We haven't heard a peep out of the governor about gay marriage and abortion since he took office in January. Instead, he has been restoring felons' voting rights, flailing insurance companies and siding with consumers and environmentalists against corporations. We knew he was having solar panels installed on the roof of the governor's mansion, but we didn't realize just how green Crist was until he announced plans last week to put Florida in the forefront of the movement to combat climate change. And get this - he has embraced California as his model.
Crist was in Miami sharing the spotlight with California Gov. Arnold Schwarzenegger, another Republican behaving more like a Democrat lately, at a conference on global warming. The two governors could have been reading from Al Gore's script on climate change, and dismayed conservatives were left to wonder, "What next - Charlie Crist linking arms with Michael Moore on national health care?"

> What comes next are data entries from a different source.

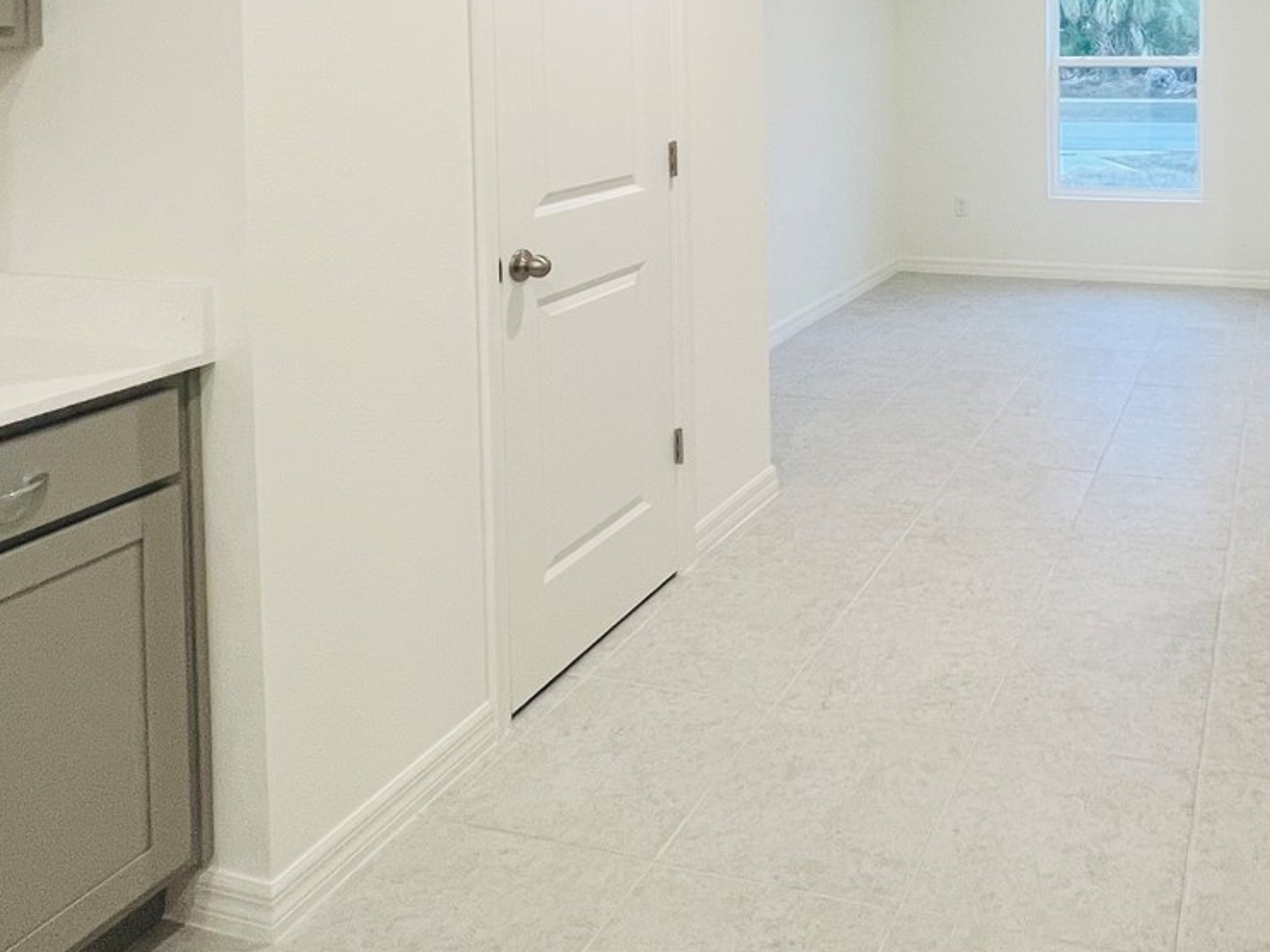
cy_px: 73
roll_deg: +0.9
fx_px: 1027
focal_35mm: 28
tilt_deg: -2.4
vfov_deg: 44.6
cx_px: 1036
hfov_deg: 58.1
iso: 160
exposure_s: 1/120
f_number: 1.8
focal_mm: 1.57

To his credit, Crist is helping his party come to terms with the inconvenient truth of global warming, a threat that most of the world, with the notable exception of the Bush administration, is beginning to take seriously. And in the process, he is burnishing his national image, giving his party an issue that appeals to independent voters, and drawing praise from such liberal Democrats as Robert F. Kennedy Jr., an environmental advocate who rarely has a kind word for Republicans on any issue.
At the Miami gathering, Kennedy told a luncheon audience: "We need politicians like Charlie Crist who are willing to look beyond ideology and look beyond the politics and say, 'I have a larger responsibility to this state and to my nation.' "
Crist is doing more than just changing the political climate in Florida. At the Miami conference, which attracted scientists, environmental activists, business executives and political leaders, he warned that global warming poses a particularly dire threat to Florida that requires immediate and aggressive action.
"Droughts, endangered agriculture, violent storms and changing sea levels - their impact on Florida's economy are just a few of the reasons we must act now," Crist told the conference.
Like Schwarzenegger, Crist signed agreements with the United Kingdom and Germany pledging to work together on battling global warming. He also announced a plan to make Florida the first state in the Southeast to take aggressive steps to reduce greenhouse gases.
His plan calls for a reduction in carbon emissions from power plants, tougher fuel efficiency standards for vehicles, and a greater reliance on renewable energy sources, particularly solar and wind. (The thought has occurred to me that windmills and rooftop solar panels may not fare well in a hurricane.)
Crist said The Terminator inspired him to act. If the federal Environmental Protection Agency gives California permission to impose the nation's toughest auto mileage standards, Crist said he wants Florida to adopt the same rules.
Let's hope Crist delivers more on the issue of climate change than he has on insurance reform and property tax relief. The governor owes Floridians some straight talk, starting with a recognition that there will be a cost to any serious effort to address climate change. It could raise the cost of electricity and the price of a car, but the long-term benefits, including development of new energy sources that lessen our dependence on foreign oil, would outweigh any short-term costs. Consider the economic consequences of doing nothing to slow global warming.
Crist has an approval rating in Florida of more than 70 percent, and I imagine that most of those who disapprove of his leadership are the social conservatives and probusiness elements in his own party. The governor deserves credit for his willingness to spend some of his political capital on Al Gore's signature issue.
On climate change, Crist is a refreshing breeze of change.